As congenial as making the movie was, the subject matter required the actors to dig deep. In the film, which has already netted a handful of Golden Globe and Screen Actors Guild nominations, nobody is spared from betrayals, suicides, incest, and illness. And the sicker Violet gets, the more acid drips out of her mouth.

Roberts says the film was exhausting on every level. “I’ve never worked so hard in my life, and I’ve given birth to three children. It was like a mountain to climb every single day, and the only way to climb it, we discovered, was holding hands, whether we liked it or not.

“We would work all day and go home and shower, and then all run to Meryl’s house and start practicing for the next day. Because you had to have that momentum going really about 19 or 20 hours of the day or else it would just leave you. And it was the best acting experience of my life.”

Streep got a taste of the film’s bitterness early on when she shot a scene with Shepard, her onscreen husband.

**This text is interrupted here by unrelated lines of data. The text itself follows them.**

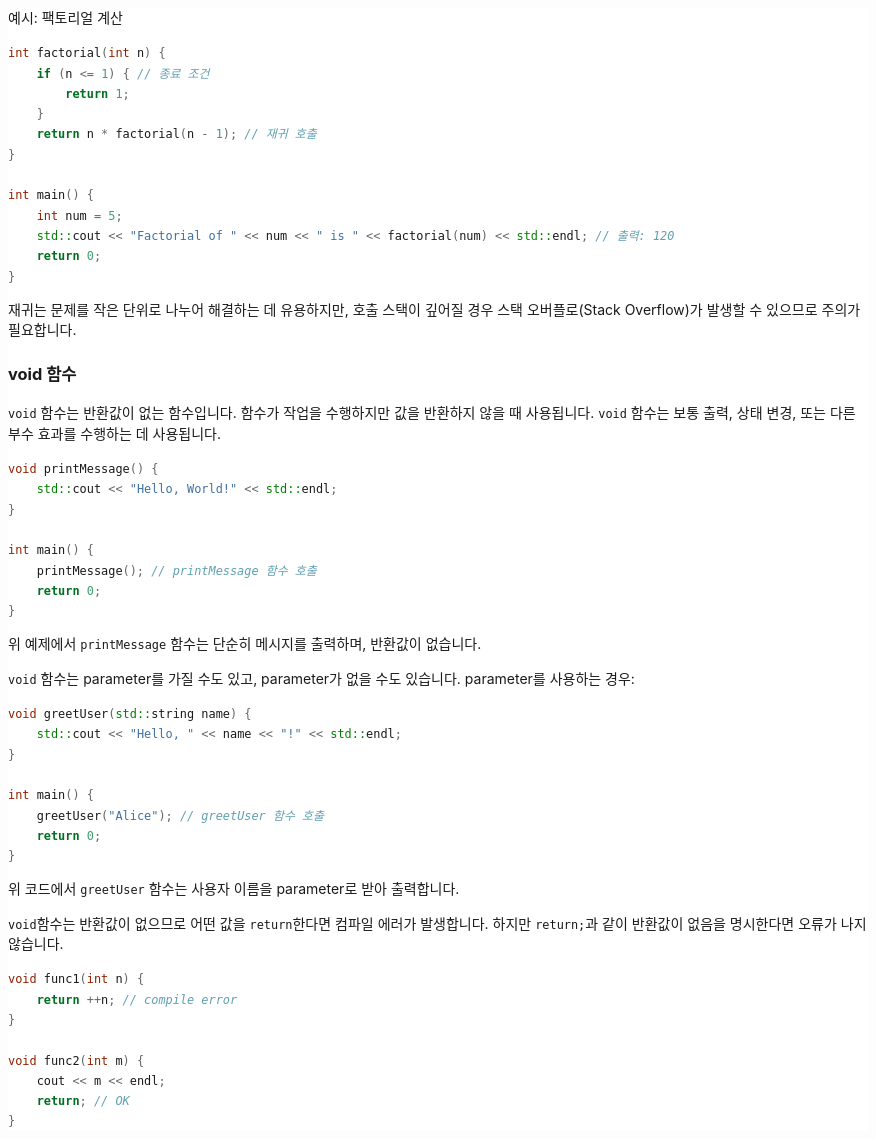 예시: 팩토리얼 계산
```cpp
int factorial(int n) {
    if (n <= 1) { // 종료 조건
        return 1;
    }
    return n * factorial(n - 1); // 재귀 호출
}

int main() {
    int num = 5;
    std::cout << "Factorial of " << num << " is " << factorial(num) << std::endl; // 출력: 120
    return 0;
}
```

재귀는 문제를 작은 단위로 나누어 해결하는 데 유용하지만, 호출 스택이 깊어질 경우 스택 오버플로(Stack Overflow)가 발생할 수 있으므로 주의가 필요합니다.

### void 함수
`void` 함수는 반환값이 없는 함수입니다. 함수가 작업을 수행하지만 값을 반환하지 않을 때 사용됩니다. `void` 함수는 보통 출력, 상태 변경, 또는 다른 부수 효과를 수행하는 데 사용됩니다.

```cpp
void printMessage() {
    std::cout << "Hello, World!" << std::endl;
}

int main() {
    printMessage(); // printMessage 함수 호출
    return 0;
}
```

위 예제에서 `printMessage` 함수는 단순히 메시지를 출력하며, 반환값이 없습니다.

`void` 함수는 parameter를 가질 수도 있고, parameter가 없을 수도 있습니다. parameter를 사용하는 경우:

```cpp
void greetUser(std::string name) {
    std::cout << "Hello, " << name << "!" << std::endl;
}

int main() {
    greetUser("Alice"); // greetUser 함수 호출
    return 0;
}
```

위 코드에서 `greetUser` 함수는 사용자 이름을 parameter로 받아 출력합니다.

`void`함수는 반환값이 없으므로 어떤 값을 `return`한다면 컴파일 에러가 발생합니다. 하지만 `return;`과 같이 반환값이 없음을 명시한다면 오류가 나지 않습니다. 

```cpp
void func1(int n) {
    return ++n; // compile error
}

void func2(int m) {
    cout << m << endl;
    return; // OK
}
```

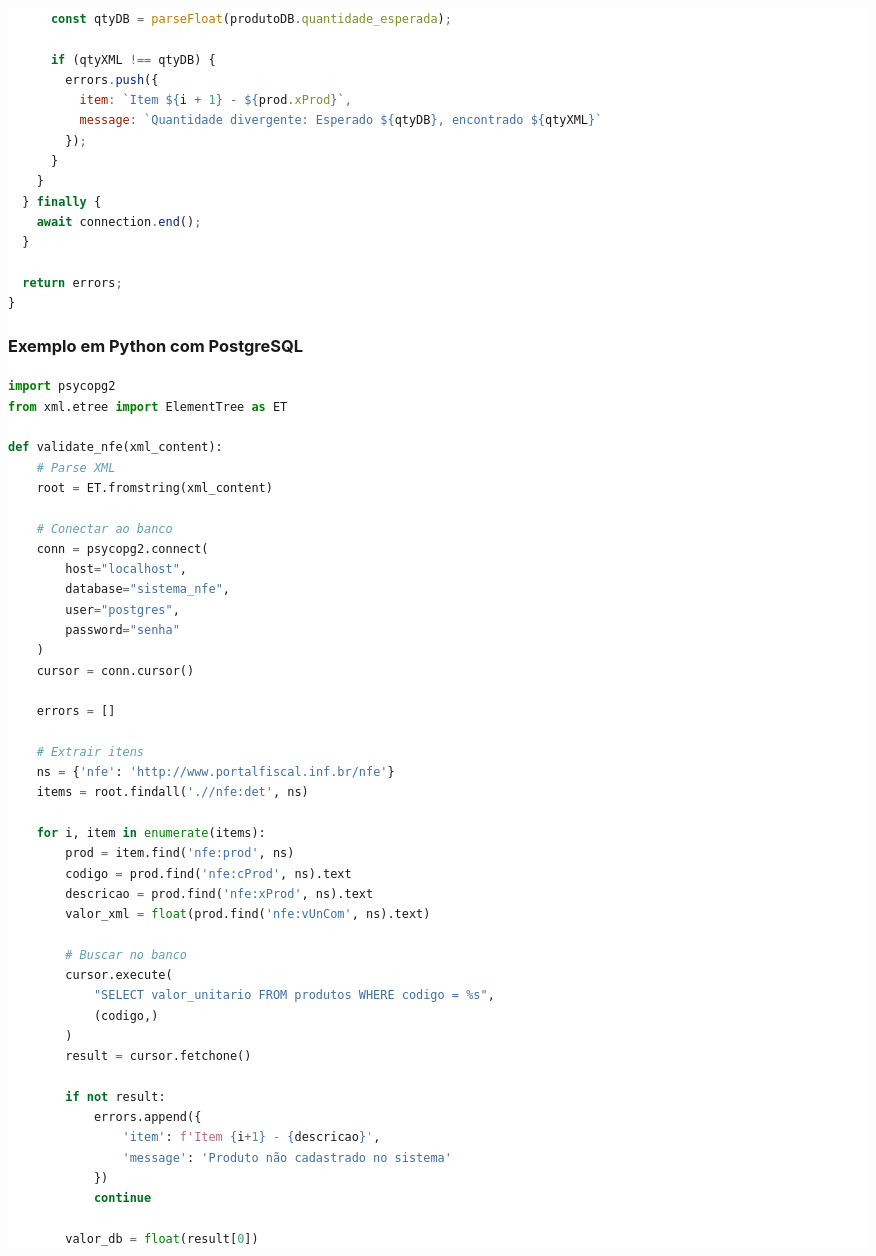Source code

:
 ```javascript
      const qtyDB = parseFloat(produtoDB.quantidade_esperada);

      if (qtyXML !== qtyDB) {
        errors.push({
          item: `Item ${i + 1} - ${prod.xProd}`,
          message: `Quantidade divergente: Esperado ${qtyDB}, encontrado ${qtyXML}`
        });
      }
    }
  } finally {
    await connection.end();
  }

  return errors;
}
```

### Exemplo em Python com PostgreSQL

```python
import psycopg2
from xml.etree import ElementTree as ET

def validate_nfe(xml_content):
    # Parse XML
    root = ET.fromstring(xml_content)
    
    # Conectar ao banco
    conn = psycopg2.connect(
        host="localhost",
        database="sistema_nfe",
        user="postgres",
        password="senha"
    )
    cursor = conn.cursor()
    
    errors = []
    
    # Extrair itens
    ns = {'nfe': 'http://www.portalfiscal.inf.br/nfe'}
    items = root.findall('.//nfe:det', ns)
    
    for i, item in enumerate(items):
        prod = item.find('nfe:prod', ns)
        codigo = prod.find('nfe:cProd', ns).text
        descricao = prod.find('nfe:xProd', ns).text
        valor_xml = float(prod.find('nfe:vUnCom', ns).text)
        
        # Buscar no banco
        cursor.execute(
            "SELECT valor_unitario FROM produtos WHERE codigo = %s",
            (codigo,)
        )
        result = cursor.fetchone()
        
        if not result:
            errors.append({
                'item': f'Item {i+1} - {descricao}',
                'message': 'Produto não cadastrado no sistema'
            })
            continue
        
        valor_db = float(result[0])
```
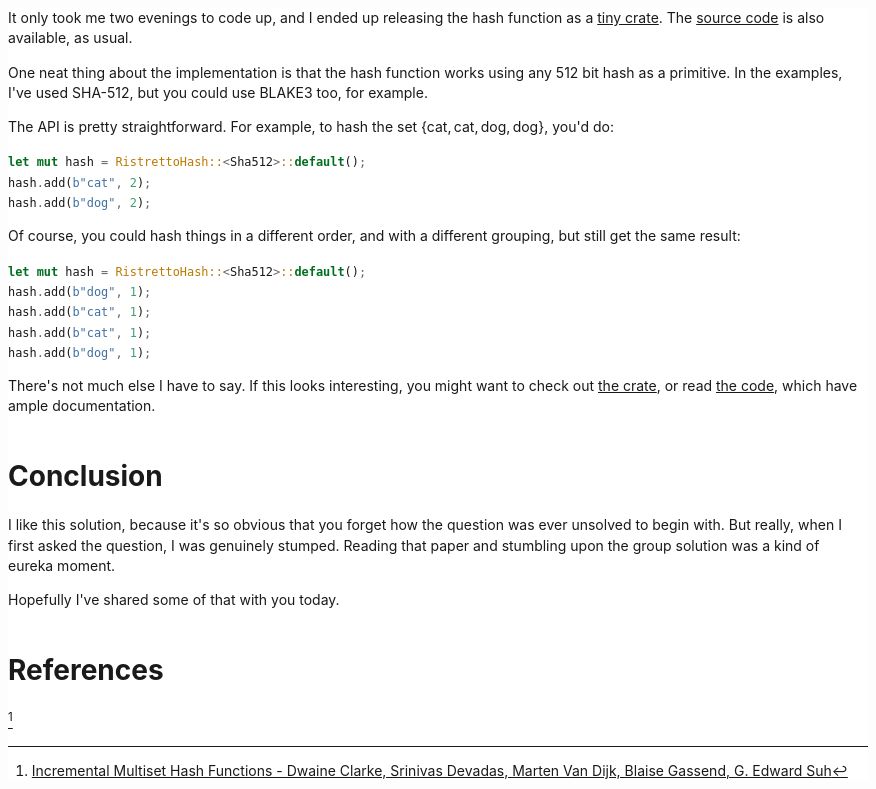 It only took me two evenings to code up, and I ended up
releasing the hash function as a [tiny crate](https://crates.io/crates/multiset-hash). The [source code](https://github.com/cronokirby/multiset-hash)
is also available, as usual.

One neat thing about the implementation is that the hash function
works using any 512 bit hash as a primitive. In the examples,
I've used SHA-512, but you could use BLAKE3 too, for example.

The API is pretty straightforward. For example, to hash
the set $\{\text{cat}, \text{cat}, \text{dog}, \text{dog}\}$,
you'd do:

```rust
let mut hash = RistrettoHash::<Sha512>::default();
hash.add(b"cat", 2);
hash.add(b"dog", 2);
```

Of course, you could hash things in a different order, and with
a different grouping, but still get the same result:


```rust
let mut hash = RistrettoHash::<Sha512>::default();
hash.add(b"dog", 1);
hash.add(b"cat", 1);
hash.add(b"cat", 1);
hash.add(b"dog", 1);
```

There's not much else I have to say. If this looks interesting,
you might want to check out
[the crate](https://crates.io/crates/multiset-hash),
or read [the code](https://github.com/cronokirby/multiset-hash/blob/main/src/lib.rs), which have
ample documentation.


# Conclusion

I like this solution, because it's so obvious that you forget
how the question was ever unsolved to begin with. But really,
when I first asked the question, I was genuinely stumped. Reading
that paper and stumbling upon the group solution was a kind of eureka
moment.

Hopefully I've shared some of that with you today.

# References

[^1]

[^1]: [Incremental Multiset Hash Functions - Dwaine Clarke, Srinivas Devadas, Marten Van Dijk, Blaise Gassend, G. Edward Suh](http://people.csail.mit.edu/devadas/pubs/mhashes.pdf)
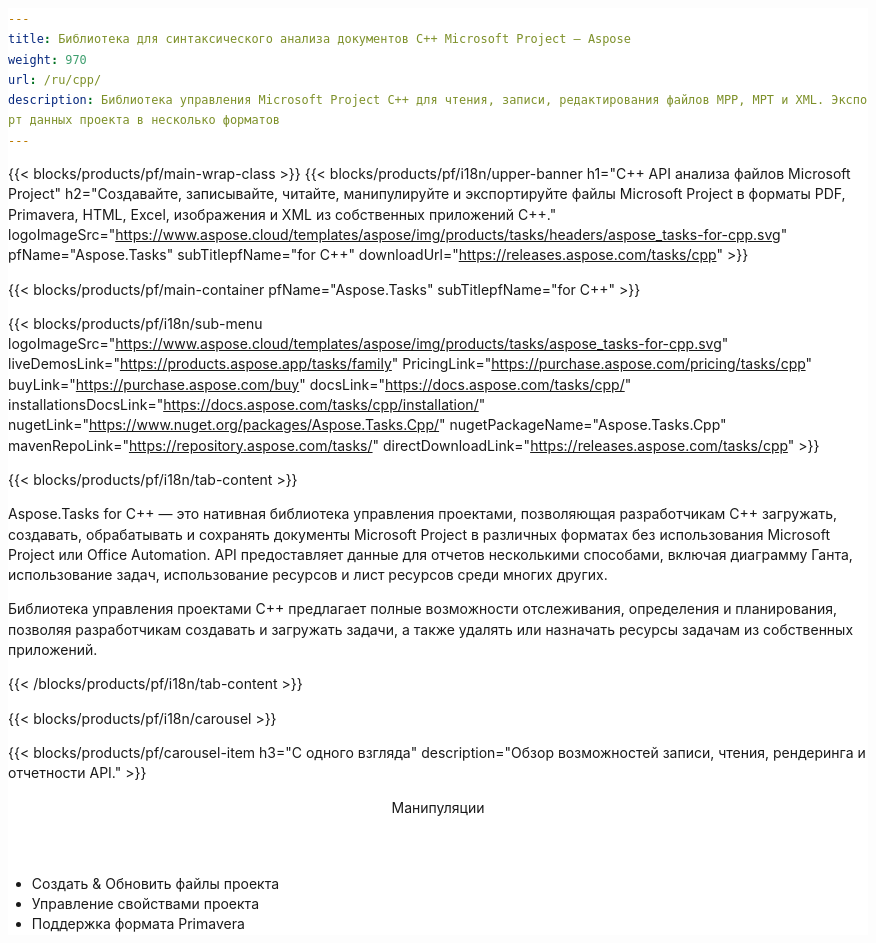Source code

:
 ```yaml
---
title: Библиотека для синтаксического анализа документов C++ Microsoft Project — Aspose 
weight: 970
url: /ru/cpp/ 
description: Библиотека управления Microsoft Project C++ для чтения, записи, редактирования файлов MPP, MPT и XML. Экспорт данных проекта в несколько форматов
---
```


{{< blocks/products/pf/main-wrap-class >}}
{{< blocks/products/pf/i18n/upper-banner h1="C++ API анализа файлов Microsoft Project" h2="Создавайте, записывайте, читайте, манипулируйте и экспортируйте файлы Microsoft Project в форматы PDF, Primavera, HTML, Excel, изображения и XML из собственных приложений C++." logoImageSrc="https://www.aspose.cloud/templates/aspose/img/products/tasks/headers/aspose_tasks-for-cpp.svg" pfName="Aspose.Tasks" subTitlepfName="for C++" downloadUrl="https://releases.aspose.com/tasks/cpp" >}}

{{< blocks/products/pf/main-container pfName="Aspose.Tasks" subTitlepfName="for C++" >}}

{{< blocks/products/pf/i18n/sub-menu logoImageSrc="https://www.aspose.cloud/templates/aspose/img/products/tasks/aspose_tasks-for-cpp.svg" liveDemosLink="https://products.aspose.app/tasks/family" PricingLink="https://purchase.aspose.com/pricing/tasks/cpp" buyLink="https://purchase.aspose.com/buy" docsLink="https://docs.aspose.com/tasks/cpp/" installationsDocsLink="https://docs.aspose.com/tasks/cpp/installation/" nugetLink="https://www.nuget.org/packages/Aspose.Tasks.Cpp/" nugetPackageName="Aspose.Tasks.Cpp" mavenRepoLink="https://repository.aspose.com/tasks/" directDownloadLink="https://releases.aspose.com/tasks/cpp" >}}

{{< blocks/products/pf/i18n/tab-content >}}
<p>
 Aspose.Tasks for C++ — это нативная библиотека управления проектами, позволяющая разработчикам C++ загружать, создавать, обрабатывать и сохранять документы Microsoft Project в различных форматах без использования Microsoft Project или Office Automation. API предоставляет данные для отчетов несколькими способами, включая диаграмму Ганта, использование задач, использование ресурсов и лист ресурсов среди многих других.
</p>

<p>
 Библиотека управления проектами C++ предлагает полные возможности отслеживания, определения и планирования, позволяя разработчикам создавать и загружать задачи, а также удалять или назначать ресурсы задачам из собственных приложений.
</p>

{{< /blocks/products/pf/i18n/tab-content >}}


{{< blocks/products/pf/i18n/carousel >}}

{{< blocks/products/pf/carousel-item h3="С одного взгляда" description="Обзор возможностей записи, чтения, рендеринга и отчетности API." >}}
<div class="diagram1 d1-cplus">
 <div class="d1-row">
  <div class="d1-col d1-left">
   <header>
    <i class="fa fa-refresh">
    </i>
    Манипуляции
   </header>
   <ul>
    <li>
     Создать &amp; Обновить файлы проекта
    </li>
    <li>
     Управление свойствами проекта
    </li>
    <li>
     Поддержка формата Primavera
    </li>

“For me, one of the most upsetting scenes… was with Sam Shepard, who is a writer and actor that I’ve always admired,” notes the actress. “To look at him close up and see his loathing of me was really hard.

“You get old and you look old, and you’re just old, and you still think that maybe there’s a spark of love from this person who has gone through everything with you, and to look in his eyes and realize that he would rather be dead than look at me, that was brutal. That set the tone for how I chose to deal with his death in every scene afterwards.”

Another challenging aspect of the role for Streep was deciding just how zonked out Violet should be on the pain killers she pops like candy.

“One of the things that really interested me was where she was [during] any given point in the cycle of ‘pain’ and ‘pain relief,’” says Streep. “Since we were shooting out of order, I kind of had to map it out, in a way, just so I’d know what level of attention or inattention I could bring to my fellow actors.”

Speaking of those fellow actors, Cooper admits to being wowed by Streep’s talents. The first time the pair worked together was on “Adaptation,” for which he netted a Best Supporting Actor Oscar. This time around, Cooper plays Violet’s brother-in-law and is treated to Violet’s wrath during an explosive dinner table sequence.

“The viewer, who watches [Streep] work, really still has no idea the talent that we observe per take because she brings such variety,” says Cooper. “And, at the dinner table scene, for instance, she’d bring, of course, her drug-addled side, but she’ll also bring… the mean, mean underbelly and the confrontation.

“She’ll just mix it up, and we never know what’s coming at us, and that keeps us on our toes. It’s a great lesson. This is the second time I’ve worked with her, and I’m still learning.”